The second hypothesis posed in the experiment above is that treatment of the mutant mice with interference RNA (RNAi) targeted to the mutant myosin gene will reduce the development of the HCM phenotype. The data are listed in the table. All values are for left ventricular wall thickness (mm) of individual mice and are simulated based on the reported means and SDs.

CsA treated Not CsA treated RNAi and CsA treated RNAi but not CsA treated
1.60 0.96 0.87 0.63
1.34 0.98 0.82 0.68
1.50 1.01 0.87 0.85
1.39 0.89 0.91 0.65
1.50 0.86 0.74 0.68
1.44 0.91 0.83
1.42 0.92

QUESTIONS

Question 1

Comparing mutant mice that did not receive CsA, did the treatment with RNAi significantly reduce their left ventricular wall thickness?

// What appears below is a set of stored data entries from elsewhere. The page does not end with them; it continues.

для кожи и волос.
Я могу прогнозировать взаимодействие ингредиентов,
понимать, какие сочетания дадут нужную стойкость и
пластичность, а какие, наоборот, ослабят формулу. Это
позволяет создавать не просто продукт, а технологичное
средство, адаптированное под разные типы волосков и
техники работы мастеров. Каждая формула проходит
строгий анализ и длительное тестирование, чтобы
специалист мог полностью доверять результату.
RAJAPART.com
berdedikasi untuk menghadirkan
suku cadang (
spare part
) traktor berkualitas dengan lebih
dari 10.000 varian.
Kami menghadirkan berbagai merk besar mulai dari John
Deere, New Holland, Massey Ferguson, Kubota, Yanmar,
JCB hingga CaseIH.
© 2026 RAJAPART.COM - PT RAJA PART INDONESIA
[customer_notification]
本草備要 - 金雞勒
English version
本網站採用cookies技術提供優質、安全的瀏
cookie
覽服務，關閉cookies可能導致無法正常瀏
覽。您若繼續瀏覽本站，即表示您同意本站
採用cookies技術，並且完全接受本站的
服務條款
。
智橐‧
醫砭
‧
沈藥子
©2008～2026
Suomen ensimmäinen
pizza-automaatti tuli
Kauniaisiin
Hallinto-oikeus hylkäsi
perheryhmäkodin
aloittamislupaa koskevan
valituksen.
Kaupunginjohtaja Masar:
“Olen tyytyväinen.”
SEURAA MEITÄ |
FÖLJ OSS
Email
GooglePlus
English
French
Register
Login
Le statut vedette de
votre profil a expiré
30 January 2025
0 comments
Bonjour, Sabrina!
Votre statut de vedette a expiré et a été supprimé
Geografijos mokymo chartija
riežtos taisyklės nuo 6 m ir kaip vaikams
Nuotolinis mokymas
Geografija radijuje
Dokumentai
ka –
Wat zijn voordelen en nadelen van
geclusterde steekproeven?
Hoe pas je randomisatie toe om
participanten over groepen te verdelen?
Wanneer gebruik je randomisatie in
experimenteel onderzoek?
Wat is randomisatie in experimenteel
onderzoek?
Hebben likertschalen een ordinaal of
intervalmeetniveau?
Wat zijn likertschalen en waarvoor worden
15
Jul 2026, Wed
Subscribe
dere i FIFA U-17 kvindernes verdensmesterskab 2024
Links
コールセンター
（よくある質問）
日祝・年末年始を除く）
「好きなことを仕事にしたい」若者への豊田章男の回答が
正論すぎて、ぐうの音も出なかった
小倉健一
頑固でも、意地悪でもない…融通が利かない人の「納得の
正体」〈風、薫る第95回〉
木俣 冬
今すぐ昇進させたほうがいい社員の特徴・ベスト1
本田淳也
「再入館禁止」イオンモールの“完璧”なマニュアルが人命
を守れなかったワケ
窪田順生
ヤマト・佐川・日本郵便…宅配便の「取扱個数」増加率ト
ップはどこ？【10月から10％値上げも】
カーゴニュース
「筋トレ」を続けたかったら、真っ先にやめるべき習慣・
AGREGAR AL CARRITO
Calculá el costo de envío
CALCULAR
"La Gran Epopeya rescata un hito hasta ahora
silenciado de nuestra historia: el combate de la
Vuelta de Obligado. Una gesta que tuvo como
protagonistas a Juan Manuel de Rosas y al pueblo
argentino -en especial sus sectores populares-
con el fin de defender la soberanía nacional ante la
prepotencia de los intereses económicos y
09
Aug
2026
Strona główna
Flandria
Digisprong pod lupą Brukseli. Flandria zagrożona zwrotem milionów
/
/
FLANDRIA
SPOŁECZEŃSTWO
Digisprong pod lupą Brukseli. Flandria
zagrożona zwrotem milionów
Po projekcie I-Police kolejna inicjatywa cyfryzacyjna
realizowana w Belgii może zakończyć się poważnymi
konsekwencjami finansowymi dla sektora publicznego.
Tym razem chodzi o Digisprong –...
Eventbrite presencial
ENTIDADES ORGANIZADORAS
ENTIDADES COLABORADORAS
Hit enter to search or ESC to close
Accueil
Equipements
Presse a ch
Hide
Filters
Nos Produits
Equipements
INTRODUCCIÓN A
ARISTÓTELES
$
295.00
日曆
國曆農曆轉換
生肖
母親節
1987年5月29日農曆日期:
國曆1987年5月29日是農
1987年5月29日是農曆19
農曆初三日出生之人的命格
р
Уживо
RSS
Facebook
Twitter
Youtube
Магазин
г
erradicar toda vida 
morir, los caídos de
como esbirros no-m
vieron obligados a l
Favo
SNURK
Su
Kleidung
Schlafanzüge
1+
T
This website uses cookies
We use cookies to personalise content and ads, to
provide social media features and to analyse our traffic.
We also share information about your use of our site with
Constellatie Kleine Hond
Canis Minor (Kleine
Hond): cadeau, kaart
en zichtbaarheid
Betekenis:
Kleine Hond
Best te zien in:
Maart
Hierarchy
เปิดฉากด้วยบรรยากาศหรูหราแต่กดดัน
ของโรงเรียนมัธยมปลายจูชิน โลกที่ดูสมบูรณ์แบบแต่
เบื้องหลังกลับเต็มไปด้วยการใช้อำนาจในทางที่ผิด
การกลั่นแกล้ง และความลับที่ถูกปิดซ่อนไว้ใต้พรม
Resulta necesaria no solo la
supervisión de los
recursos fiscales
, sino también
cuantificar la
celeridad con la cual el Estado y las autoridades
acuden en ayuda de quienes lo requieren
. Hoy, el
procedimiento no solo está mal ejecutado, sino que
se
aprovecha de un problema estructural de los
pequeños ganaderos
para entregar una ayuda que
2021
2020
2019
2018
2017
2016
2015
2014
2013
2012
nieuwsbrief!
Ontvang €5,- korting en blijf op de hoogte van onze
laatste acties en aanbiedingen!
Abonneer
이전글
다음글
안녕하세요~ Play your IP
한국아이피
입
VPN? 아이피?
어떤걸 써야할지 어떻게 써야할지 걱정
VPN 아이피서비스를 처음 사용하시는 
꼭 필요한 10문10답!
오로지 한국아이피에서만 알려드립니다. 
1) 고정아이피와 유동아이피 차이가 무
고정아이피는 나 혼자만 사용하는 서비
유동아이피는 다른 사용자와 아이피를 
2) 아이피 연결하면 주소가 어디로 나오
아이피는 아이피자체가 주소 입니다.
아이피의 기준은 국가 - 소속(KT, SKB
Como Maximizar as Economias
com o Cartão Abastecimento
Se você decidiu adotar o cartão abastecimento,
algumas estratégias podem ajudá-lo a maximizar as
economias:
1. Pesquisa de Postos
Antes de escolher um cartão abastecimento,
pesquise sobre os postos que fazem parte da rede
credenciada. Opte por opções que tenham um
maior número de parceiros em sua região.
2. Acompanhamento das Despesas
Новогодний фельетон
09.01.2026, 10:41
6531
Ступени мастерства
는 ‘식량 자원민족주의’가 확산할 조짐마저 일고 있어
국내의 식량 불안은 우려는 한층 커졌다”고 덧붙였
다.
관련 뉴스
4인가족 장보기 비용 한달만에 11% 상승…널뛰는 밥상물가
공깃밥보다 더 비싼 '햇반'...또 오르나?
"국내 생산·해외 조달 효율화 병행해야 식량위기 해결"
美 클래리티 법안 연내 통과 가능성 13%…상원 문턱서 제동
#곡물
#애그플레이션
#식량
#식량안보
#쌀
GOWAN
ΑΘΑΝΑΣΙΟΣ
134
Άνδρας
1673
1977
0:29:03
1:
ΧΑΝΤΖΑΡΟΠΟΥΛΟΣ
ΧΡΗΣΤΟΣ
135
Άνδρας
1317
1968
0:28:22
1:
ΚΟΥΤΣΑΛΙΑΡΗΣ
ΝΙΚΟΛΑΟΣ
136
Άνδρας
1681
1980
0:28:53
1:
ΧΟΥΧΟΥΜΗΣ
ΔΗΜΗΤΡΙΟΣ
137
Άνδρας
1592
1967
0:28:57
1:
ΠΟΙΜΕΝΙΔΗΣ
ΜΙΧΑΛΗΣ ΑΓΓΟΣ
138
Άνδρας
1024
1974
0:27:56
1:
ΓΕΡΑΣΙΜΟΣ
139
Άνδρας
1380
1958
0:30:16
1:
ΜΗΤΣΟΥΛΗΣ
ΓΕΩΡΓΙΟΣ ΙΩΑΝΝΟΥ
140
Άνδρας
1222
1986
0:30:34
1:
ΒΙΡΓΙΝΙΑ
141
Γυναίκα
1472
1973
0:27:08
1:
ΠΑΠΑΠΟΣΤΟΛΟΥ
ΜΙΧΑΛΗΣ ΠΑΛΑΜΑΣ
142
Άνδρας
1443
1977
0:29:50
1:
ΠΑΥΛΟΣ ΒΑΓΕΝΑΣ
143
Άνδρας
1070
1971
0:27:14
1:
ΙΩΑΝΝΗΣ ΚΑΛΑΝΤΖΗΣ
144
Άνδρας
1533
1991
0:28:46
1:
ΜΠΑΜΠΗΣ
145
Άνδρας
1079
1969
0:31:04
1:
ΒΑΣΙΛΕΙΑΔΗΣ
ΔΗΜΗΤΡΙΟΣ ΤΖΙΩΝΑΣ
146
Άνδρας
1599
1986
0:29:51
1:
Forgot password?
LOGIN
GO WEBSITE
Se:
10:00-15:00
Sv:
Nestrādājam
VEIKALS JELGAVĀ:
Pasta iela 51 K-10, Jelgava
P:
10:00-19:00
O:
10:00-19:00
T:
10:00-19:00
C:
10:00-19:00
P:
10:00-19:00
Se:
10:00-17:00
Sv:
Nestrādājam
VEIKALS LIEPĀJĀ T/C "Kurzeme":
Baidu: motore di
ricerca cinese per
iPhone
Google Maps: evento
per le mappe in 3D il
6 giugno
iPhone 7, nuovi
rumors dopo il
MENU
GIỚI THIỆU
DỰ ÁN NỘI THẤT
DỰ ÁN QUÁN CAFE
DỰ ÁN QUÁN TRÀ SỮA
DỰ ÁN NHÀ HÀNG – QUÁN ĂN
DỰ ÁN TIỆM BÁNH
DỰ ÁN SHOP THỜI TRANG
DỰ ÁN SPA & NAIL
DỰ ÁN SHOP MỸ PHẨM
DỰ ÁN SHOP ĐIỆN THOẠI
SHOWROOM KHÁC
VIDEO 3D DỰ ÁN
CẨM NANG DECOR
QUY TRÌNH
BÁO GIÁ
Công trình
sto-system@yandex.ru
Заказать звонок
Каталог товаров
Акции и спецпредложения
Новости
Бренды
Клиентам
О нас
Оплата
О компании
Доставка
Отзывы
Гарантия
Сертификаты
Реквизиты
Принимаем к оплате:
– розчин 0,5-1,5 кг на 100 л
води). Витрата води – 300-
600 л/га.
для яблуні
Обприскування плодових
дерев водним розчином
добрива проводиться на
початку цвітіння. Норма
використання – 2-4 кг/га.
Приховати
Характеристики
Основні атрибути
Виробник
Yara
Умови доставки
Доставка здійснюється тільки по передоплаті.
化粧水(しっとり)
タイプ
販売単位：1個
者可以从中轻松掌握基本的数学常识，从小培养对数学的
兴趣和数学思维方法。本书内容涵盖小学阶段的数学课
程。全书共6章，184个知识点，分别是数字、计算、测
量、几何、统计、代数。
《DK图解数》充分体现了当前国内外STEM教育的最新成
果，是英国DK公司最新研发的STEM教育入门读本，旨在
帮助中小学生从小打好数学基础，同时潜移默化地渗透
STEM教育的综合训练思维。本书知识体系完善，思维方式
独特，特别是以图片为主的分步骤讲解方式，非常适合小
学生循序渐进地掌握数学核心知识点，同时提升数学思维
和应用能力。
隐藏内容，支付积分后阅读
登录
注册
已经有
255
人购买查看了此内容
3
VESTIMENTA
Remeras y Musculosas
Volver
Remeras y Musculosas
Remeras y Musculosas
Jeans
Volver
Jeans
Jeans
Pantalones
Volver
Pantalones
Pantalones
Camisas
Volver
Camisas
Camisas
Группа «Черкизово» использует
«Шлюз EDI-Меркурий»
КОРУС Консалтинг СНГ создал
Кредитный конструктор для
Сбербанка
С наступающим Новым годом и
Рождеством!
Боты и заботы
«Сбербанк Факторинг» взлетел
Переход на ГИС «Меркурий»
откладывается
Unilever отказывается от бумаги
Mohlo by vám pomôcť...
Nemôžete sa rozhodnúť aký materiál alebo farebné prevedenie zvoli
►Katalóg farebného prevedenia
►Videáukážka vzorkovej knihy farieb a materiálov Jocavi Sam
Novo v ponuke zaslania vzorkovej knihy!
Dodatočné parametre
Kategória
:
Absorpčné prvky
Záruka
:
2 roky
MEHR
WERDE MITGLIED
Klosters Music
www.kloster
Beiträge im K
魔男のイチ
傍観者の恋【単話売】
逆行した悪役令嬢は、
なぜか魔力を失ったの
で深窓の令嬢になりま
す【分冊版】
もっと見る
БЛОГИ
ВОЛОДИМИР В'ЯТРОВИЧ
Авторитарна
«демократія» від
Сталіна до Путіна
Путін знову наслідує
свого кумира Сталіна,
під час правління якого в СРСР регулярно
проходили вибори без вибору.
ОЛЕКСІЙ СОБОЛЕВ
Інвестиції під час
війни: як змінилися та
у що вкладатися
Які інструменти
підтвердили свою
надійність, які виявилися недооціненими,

Comparing mutant mice not CsA treated, but treated with or without RNAi, the left ventricular wall thickness (LVWT) of the controls was 0.96 ± 0.12 and that of the RNAi-treated mice was 0.70 ± .088. A t-test for the probability that these two mean LVWTs should be the same gives P = 0.0025, indicating that they are significantly different: the RNAi-treated animals had significantly lower LVWT.

Question 2

Comparing mutant mice that did receive CsA, did the treatment with RNAi significantly reduce their left ventricular wall thickness?

Comparing mutant mice that did receive CsA but did or did not receive RNAi treatment, the LVWT of the control mice was 1.66 ± 0.22 and that of the RNAi mice was 0.85 ± .06. A t-test calculates P < 0.001, indicating that these two mean LVWTs are significantly different.

A similar work with the data exercise may be assigned in LaunchPad.

How does the action potential move from the atria to the ventricles? Situated at the junction of the atria and the ventricles is a nodule of modified cardiac muscle cells—the atrioventricular node—which is stimulated by the depolarization of the atria. With a slight delay, it generates action potentials that are conducted to the ventricles via the bundle of His, which are modified cardiac muscle fibers that do not contract but do conduct action potentials. These fibers course down the septum between the left and right ventricles and divide into right and left bundle branches. The branches of conducting fibers run to the tips of the ventricles and then spread throughout the ventricular muscle mass as Purkinje fibers. This system of conducting fibers ensures that the cardiac action potential spreads rapidly and evenly throughout the ventricular muscle mass, starting at the very bottom of the ventricles. The short delay in the spread of the action potential imposed by the atrioventricular node ensures that the atria contract before the ventricles do, so that the blood passes progressively from the atria to the ventricles to the arteries.